INSTRUCTIONS FOR THE TASK> Could you please transcribe the data exactly, without the pictures?

----- PROVIDED DATA

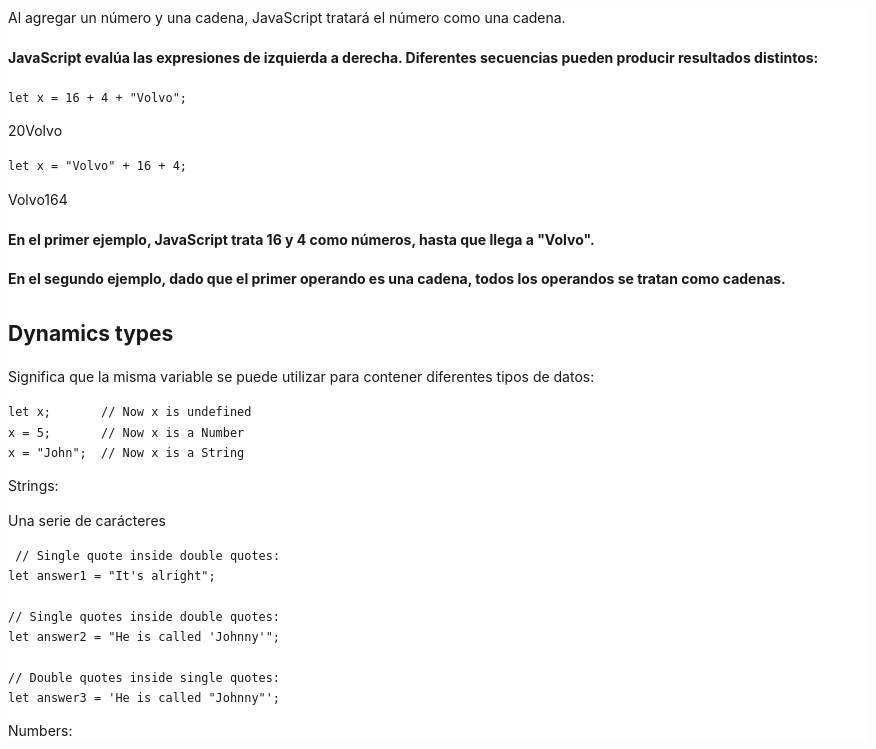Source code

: 
Al agregar un número y una cadena, JavaScript tratará el número como una cadena.


#### JavaScript evalúa las expresiones de izquierda a derecha. Diferentes secuencias pueden producir resultados distintos:

```
let x = 16 + 4 + "Volvo"; 

```
20Volvo 


```
let x = "Volvo" + 16 + 4; 

```
Volvo164 

#### En el primer ejemplo, JavaScript trata 16 y 4 como números, hasta que llega a "Volvo".

#### En el segundo ejemplo, dado que el primer operando es una cadena, todos los operandos se tratan como cadenas.


## Dynamics types

Significa que la misma variable se puede utilizar para contener diferentes tipos de datos:

```
let x;       // Now x is undefined
x = 5;       // Now x is a Number
x = "John";  // Now x is a String 

```


Strings: 

Una serie de carácteres

```
 // Single quote inside double quotes:
let answer1 = "It's alright";

// Single quotes inside double quotes:
let answer2 = "He is called 'Johnny'";

// Double quotes inside single quotes:
let answer3 = 'He is called "Johnny"'; 

```


Numbers:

----------

WRITTEN RESPONSE>
Source code

: 
Al agregar un número y una cadena, JavaScript tratará el número como una cadena.


#### JavaScript evalúa las expresiones de izquierda a derecha. Diferentes secuencias pueden producir resultados distintos:

```
let x = 16 + 4 + "Volvo"; 

```
20Volvo 


```
let x = "Volvo" + 16 + 4; 

```
Volvo164 

#### En el primer ejemplo, JavaScript trata 16 y 4 como números, hasta que llega a "Volvo".

#### En el segundo ejemplo, dado que el primer operando es una cadena, todos los operandos se tratan como cadenas.


## Dynamics types

Significa que la misma variable se puede utilizar para contener diferentes tipos de datos:

```
let x;       // Now x is undefined
x = 5;       // Now x is a Number
x = "John";  // Now x is a String 

```


Strings: 

Una serie de carácteres

```
 // Single quote inside double quotes:
let answer1 = "It's alright";

// Single quotes inside double quotes:
let answer2 = "He is called 'Johnny'";

// Double quotes inside single quotes:
let answer3 = 'He is called "Johnny"'; 

```


Numbers:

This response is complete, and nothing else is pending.